Which brings us back to our current efforts at scaling programs. Our current Diabetes program is designed for much higher technology reliability than the orb project. Our expanding Heart Failure programs have moved squarely into the realms of scaling and very careful cost control to make sure the program can sustain itself. With Heart Failure, if the readings don’t flow, the patients are so fragile that we reach out to them and make sure we get those readings. With Diabetes, if a glucose reading doesn't get "loaded" into the system where a clinician and patient can see and act on it, there is probably not a critical failure of care. In either case, the greater worry is there can certainly be a critical failure of patient and clinician belief in the system.
I love my blackberry because it works. I have steadfastly refused to come off that platform for years, losing out on cooler functionality elsewhere because the reliability of the platform is the most important feature to me (I think I am on my 5th device). As we scale our programs, technologies and services, one of the constant questions for our team is how we can create similar levels of patient and provider belief in our offerings.

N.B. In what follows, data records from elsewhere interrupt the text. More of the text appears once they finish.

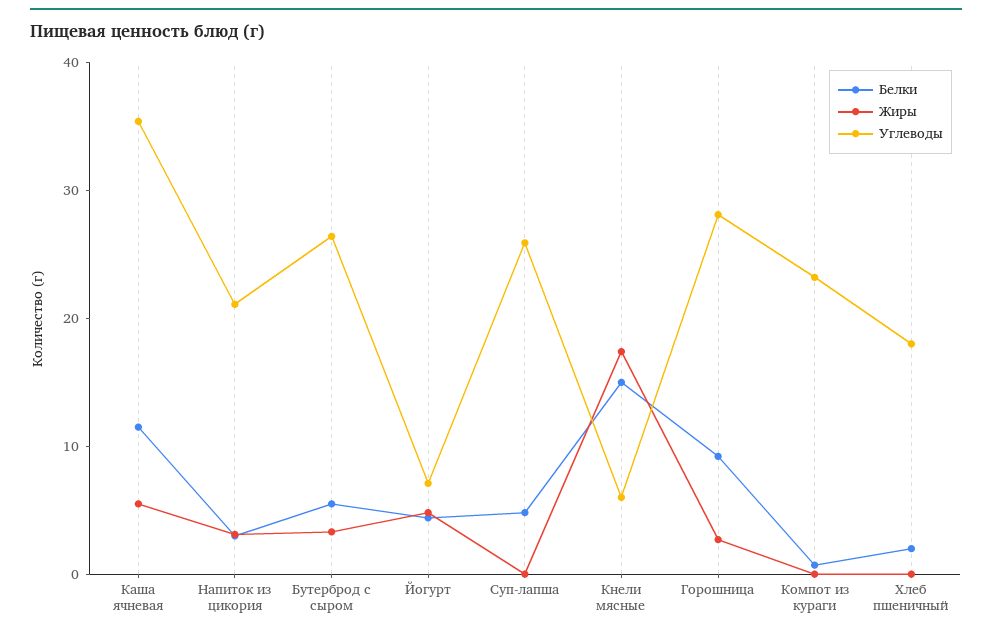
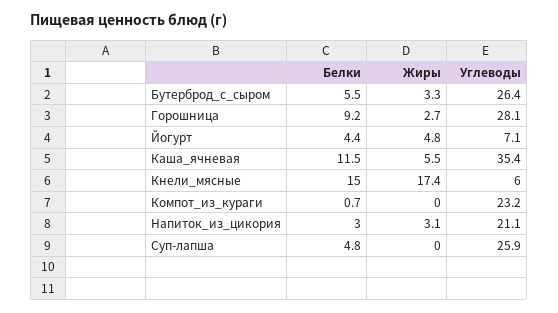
  {
    "Белки": {
      "Каша ячневая": 11.5,
      "Напиток из цикория": 3,
      "Бутерброд с сыром": 5.5,
      "Йогурт": 4.4,
      "Суп-лапша": 4.8,
      "Кнели мясные": 15,
      "Горошница": 9.2,
-     "Компот из кураги": 0.7,
+     "Компот из кураги": 0.7
-     "Хлеб пшеничный": 2
    },
    "Жиры": {
      "Каша ячневая": 5.5,
      "Напиток из цикория": 3.1,
      "Бутерброд с сыром": 3.3,
      "Йогурт": 4.8,
      "Суп-лапша": 0,
      "Кнели мясные": 17.4,
      "Горошница": 2.7,
-     "Компот из кураги": 0,
+     "Компот из кураги": 0
-     "Хлеб пшеничный": 0
    },
    "Углеводы": {
      "Каша ячневая": 35.4,
      "Напиток из цикория": 21.1,
      "Бутерброд с сыром": 26.4,
      "Йогурт": 7.1,
      "Суп-лапша": 25.9,
      "Кнели мясные": 6,
      "Горошница": 28.1,
-     "Компот из кураги": 23.2,
+     "Компот из кураги": 23.2
-     "Хлеб пшеничный": 18
    }
  }

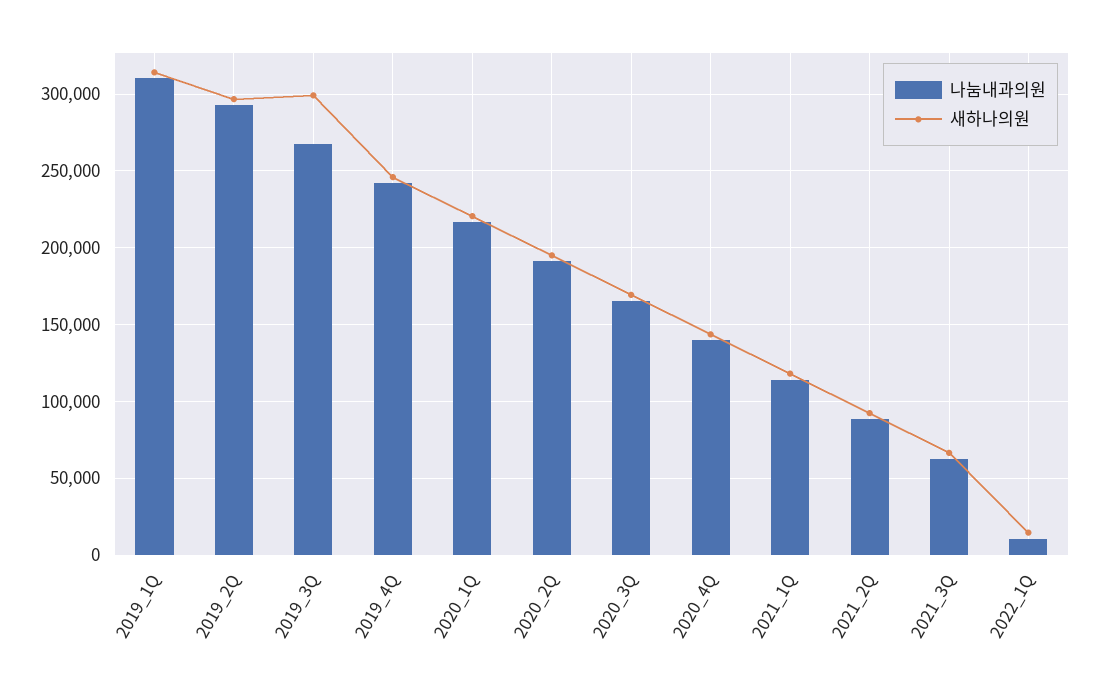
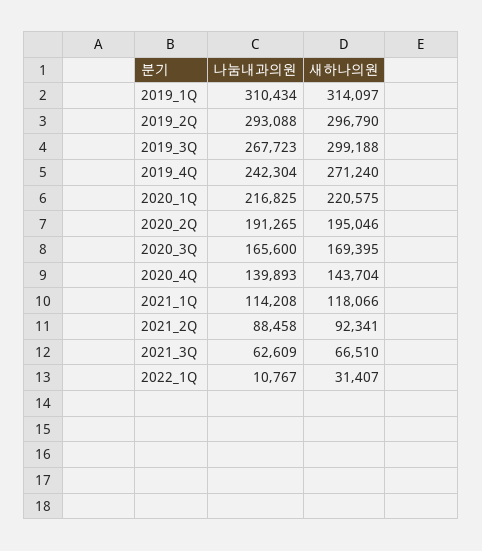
  {
    "나눔내과의원": {
      "2019_1Q": 310434,
      "2019_2Q": 293088,
      "2019_3Q": 267723,
      "2019_4Q": 242304,
      "2020_1Q": 216825,
      "2020_2Q": 191265,
      "2020_3Q": 165600,
      "2020_4Q": 139893,
      "2021_1Q": 114208,
      "2021_2Q": 88458,
      "2021_3Q": 62609,
      "2022_1Q": 10767
    },
    "새하나의원": {
      "2019_1Q": 314097,
      "2019_2Q": 296790,
      "2019_3Q": 299188,
-     "2019_4Q": 245000,
+     "2019_4Q": 271240,
      "2020_1Q": 220575,
      "2020_2Q": 195046,
      "2020_3Q": 169395,
      "2020_4Q": 143704,
      "2021_1Q": 118066,
      "2021_2Q": 92341,
      "2021_3Q": 66510,
-     "2022_1Q": 15000
+     "2022_1Q": 31407
    }
  }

While 95%+ reliability of the system is achievable for us with our current tools, is it enough when it comes to health? Given the number of moving parts and integration points we need to create (see our work in and support of the Continua Health Alliance), if we cannot get easily and cost-effectively beyond the 95% mark, what else can we do? We have begun to design service processes that provide a safety net for folks to fall into and be serviced by when they have questions and challenges. We are asking ourselves what the top-tier service organizations outside of Health do to help us all feel welcome and supported in using their services. But how expensive will that end up being?
Will the combination of better systems and support be reliable enough for people to believe in the system? My blackberry from the year 2000 was a far sight less reliable than my device and service now. Will people be ready to grow with us as the scale and reliability grow? How many "bumps" can we have? How reliable is reliable in Connected Health?